06-29-09 backhoe opens Trench NW 4


Excavation started in trench NW4 with the removal of the hill-wash deposits overlaying the archaeological strata. A backhoe (mini-digger) was used to excavate the sterile layers.


Students scarping Trench NW 4


The scarps were then cut vertically by hand to create sharp sections on all edges of the trench.

 


Trench NW4 before excavation


Trench NW4 was prepared for excavation by cleaning over the exposed top surface of the archaeological deposits. The trench has an 'L' shape due to its avoidance of mature and valuable chestnut and oak trees. Archaeological features were identified and planned prior to individual excavation.

 


Quarter section of southern firepit in Trench NW4


A circular feature was revealed in the southern part of the trench. A circle of gray-brown soil was surrounded by a ring of dark-red clay. Evidence for burning in a pit cut into the ground. The circular feature, 1.0m across, was divided in to quarters and alternate quarters were excavated to create a simultaneous north-south and east-west section of the pit. This enabled the examination of the processes that caused the pit to be filled.

 


NW4 southern firepit after excavation


The pit had a rounded bottom and contained much charcoal. The pit was cut as deep as the natural bedrock allowed.

 


NW4 excavation of northern firepit

When the smaller southern pit had been excavated work started on a similar, but larger pit to the north. Meanwhile, in the background work started on NW5, a smaller trench that was positioned to investigate an artificially cut rock that was excavated at the very edge of trench PC18 in the 2000-1 seasons.

 


Partial excavation of northern fire-pit in Trench NW4


Thick deposits of charcoal emerged as the larger fire-pit was half-sectioned. Here the uppermost layers filling the pit have been removed.

 


Students work in NW 4; Phil Perkins discusses NW 5 with Michael Thomas and Jess Galloway

 


Jonathan Davies and Nathan Briscoe discuss excavation strategy in NW5

Meanwhile in trench NW5 Jonathan Davies and Nathan Briscoe continue the excavation of the cut rock, that quickly emerged as a cut quadrilateral block.

 


07-08-09: NW5 cut block emerging

The top of the block is seen from the south in the photograph above.

 


Half section excavation of northern fire-pit in Trench NW4

The excavation of half of the large fire-pit was completed revealing a layer of charcoal and a large cut block of stone in the bottom.

 


07-14-09: cut block in Trench NW5

As excavation progressed the block rapidly emerged.

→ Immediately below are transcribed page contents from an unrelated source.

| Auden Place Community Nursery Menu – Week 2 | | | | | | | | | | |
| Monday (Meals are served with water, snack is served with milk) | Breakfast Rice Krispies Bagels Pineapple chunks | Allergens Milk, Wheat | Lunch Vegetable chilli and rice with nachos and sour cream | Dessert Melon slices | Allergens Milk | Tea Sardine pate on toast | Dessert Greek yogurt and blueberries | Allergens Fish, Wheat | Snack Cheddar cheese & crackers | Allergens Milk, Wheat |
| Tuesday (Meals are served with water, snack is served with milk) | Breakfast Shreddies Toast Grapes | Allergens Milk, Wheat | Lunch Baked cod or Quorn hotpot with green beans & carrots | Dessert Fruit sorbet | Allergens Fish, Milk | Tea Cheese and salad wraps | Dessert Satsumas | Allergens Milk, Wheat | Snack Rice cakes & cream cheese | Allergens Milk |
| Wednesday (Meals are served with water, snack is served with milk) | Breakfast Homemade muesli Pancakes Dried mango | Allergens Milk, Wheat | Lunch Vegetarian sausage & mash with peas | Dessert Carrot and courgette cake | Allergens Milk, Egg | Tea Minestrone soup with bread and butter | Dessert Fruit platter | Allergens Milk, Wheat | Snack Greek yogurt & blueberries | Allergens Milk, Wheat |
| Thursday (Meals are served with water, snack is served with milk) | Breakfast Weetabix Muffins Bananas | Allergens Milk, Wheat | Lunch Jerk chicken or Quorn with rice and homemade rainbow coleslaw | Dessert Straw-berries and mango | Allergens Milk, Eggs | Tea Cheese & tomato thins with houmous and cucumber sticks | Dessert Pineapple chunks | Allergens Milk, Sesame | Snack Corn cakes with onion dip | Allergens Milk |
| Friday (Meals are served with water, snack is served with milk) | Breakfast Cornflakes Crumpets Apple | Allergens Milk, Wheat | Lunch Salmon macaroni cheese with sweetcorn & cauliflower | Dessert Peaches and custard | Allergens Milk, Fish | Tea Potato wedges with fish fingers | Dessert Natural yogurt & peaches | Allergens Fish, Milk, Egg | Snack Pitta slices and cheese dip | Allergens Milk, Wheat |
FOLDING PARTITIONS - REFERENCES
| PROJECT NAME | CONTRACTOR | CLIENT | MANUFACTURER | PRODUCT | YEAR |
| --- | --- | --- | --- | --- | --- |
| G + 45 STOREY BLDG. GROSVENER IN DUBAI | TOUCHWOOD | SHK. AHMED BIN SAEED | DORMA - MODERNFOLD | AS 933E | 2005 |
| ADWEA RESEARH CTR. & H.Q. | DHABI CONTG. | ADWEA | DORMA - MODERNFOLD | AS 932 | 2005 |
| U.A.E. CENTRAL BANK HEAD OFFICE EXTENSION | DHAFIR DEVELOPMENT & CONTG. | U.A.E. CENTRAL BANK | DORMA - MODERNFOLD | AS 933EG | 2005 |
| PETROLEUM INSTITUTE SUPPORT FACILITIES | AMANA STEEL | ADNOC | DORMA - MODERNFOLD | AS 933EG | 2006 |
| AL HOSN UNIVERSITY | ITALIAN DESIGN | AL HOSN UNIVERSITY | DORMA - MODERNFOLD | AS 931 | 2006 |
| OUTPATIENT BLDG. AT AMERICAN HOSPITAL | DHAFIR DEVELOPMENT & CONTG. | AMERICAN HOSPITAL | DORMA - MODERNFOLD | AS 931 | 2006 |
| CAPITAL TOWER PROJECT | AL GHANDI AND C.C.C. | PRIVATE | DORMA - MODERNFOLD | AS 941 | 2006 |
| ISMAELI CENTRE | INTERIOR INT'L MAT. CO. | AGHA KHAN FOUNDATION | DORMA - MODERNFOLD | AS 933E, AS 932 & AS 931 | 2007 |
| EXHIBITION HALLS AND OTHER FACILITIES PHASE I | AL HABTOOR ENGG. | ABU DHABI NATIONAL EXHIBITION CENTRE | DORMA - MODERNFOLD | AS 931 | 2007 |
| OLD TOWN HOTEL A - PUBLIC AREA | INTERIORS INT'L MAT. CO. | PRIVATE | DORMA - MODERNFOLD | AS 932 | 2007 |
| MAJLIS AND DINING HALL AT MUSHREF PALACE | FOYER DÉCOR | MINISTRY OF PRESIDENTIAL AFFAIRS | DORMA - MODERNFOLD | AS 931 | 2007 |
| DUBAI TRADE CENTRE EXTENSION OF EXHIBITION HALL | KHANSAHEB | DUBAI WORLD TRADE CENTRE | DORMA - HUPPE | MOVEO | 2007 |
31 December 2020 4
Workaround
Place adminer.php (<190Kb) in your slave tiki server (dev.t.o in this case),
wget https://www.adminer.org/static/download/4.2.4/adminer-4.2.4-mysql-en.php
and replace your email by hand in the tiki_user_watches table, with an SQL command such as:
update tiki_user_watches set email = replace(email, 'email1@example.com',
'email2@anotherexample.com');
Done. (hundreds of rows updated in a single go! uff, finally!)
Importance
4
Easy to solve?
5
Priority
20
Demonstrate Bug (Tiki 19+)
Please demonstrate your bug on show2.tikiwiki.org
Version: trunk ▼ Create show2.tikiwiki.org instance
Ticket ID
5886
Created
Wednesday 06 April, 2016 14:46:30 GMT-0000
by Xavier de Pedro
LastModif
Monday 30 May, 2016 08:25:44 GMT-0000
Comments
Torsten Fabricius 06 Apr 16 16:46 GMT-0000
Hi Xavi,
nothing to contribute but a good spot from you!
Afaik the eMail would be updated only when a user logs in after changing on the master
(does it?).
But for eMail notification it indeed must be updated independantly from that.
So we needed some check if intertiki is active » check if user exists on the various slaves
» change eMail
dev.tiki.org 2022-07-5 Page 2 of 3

Various cuts and grooves suggest an attempt to create large blocks of stone, possibly for the first phase of the sanctuary on the top of the hill.

 


Possible ceramic wasters found in NW4


Finds of poorly fired ceramics in NW4 suggest that the fire-pits may have been used as kilns for firing earthenware pots.

 


07-17-09: 2 superimposed northern firepits in Trench NW4

When the excavation of the larger fire pit was completed it was found to actually consist of two very nearly superimposed, and overlapping pits, one deeper than the other. The most recent pit contained large quantities of charcoal.

 


Ceramic waster found in Trench NW4

Near to the fire-pits a fragment of severely over-fired and deformed clay was found, providing good evidence for manufacture of ceramics.

 


Phil Perkins photographs tool marks on cut block in Trench NW5


Tool marks on the cut block in NW5 were carefully photographed by Phil Perkins.